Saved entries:
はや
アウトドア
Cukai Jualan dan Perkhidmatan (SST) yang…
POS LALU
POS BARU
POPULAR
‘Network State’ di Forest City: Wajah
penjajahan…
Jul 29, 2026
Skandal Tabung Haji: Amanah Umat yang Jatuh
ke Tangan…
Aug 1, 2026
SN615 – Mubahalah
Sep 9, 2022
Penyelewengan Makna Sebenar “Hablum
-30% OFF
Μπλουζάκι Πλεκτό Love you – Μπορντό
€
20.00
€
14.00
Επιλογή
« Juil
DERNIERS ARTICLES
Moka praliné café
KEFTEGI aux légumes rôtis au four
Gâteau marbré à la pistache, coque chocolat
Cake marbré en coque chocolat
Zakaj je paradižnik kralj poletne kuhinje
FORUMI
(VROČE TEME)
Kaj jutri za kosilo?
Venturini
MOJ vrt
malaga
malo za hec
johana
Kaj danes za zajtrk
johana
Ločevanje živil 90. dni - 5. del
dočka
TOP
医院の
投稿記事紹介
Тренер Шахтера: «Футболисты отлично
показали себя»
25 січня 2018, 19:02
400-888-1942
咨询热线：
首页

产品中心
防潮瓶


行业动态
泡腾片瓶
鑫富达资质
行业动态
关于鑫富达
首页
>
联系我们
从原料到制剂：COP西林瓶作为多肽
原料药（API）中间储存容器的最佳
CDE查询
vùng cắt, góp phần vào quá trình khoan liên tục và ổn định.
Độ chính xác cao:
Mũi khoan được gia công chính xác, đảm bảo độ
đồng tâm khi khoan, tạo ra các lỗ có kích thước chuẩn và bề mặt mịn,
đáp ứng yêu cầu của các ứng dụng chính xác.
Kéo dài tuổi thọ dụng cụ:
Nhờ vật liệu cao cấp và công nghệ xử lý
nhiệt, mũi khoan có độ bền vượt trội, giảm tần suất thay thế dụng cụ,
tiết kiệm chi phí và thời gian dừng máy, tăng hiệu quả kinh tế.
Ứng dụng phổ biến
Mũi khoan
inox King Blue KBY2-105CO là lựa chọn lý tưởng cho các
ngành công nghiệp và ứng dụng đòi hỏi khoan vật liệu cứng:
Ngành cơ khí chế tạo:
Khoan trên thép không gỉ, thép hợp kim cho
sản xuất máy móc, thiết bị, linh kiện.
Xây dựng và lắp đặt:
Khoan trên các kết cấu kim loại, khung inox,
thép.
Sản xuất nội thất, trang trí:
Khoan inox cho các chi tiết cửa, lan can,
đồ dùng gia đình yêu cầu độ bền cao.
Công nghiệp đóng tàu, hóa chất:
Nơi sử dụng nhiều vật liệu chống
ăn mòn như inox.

» **Task statement**
Rewrite the rows from the start of the saved entries up to and including the line with "Sep 9, 2022", changing "POS LALU" to "POS LAJU" and leaving everything else as it is.

» **Output of the task**
はや
アウトドア
Cukai Jualan dan Perkhidmatan (SST) yang…
POS LAJU
POS BARU
POPULAR
‘Network State’ di Forest City: Wajah
penjajahan…
Jul 29, 2026
Skandal Tabung Haji: Amanah Umat yang Jatuh
ke Tangan…
Aug 1, 2026
SN615 – Mubahalah
Sep 9, 2022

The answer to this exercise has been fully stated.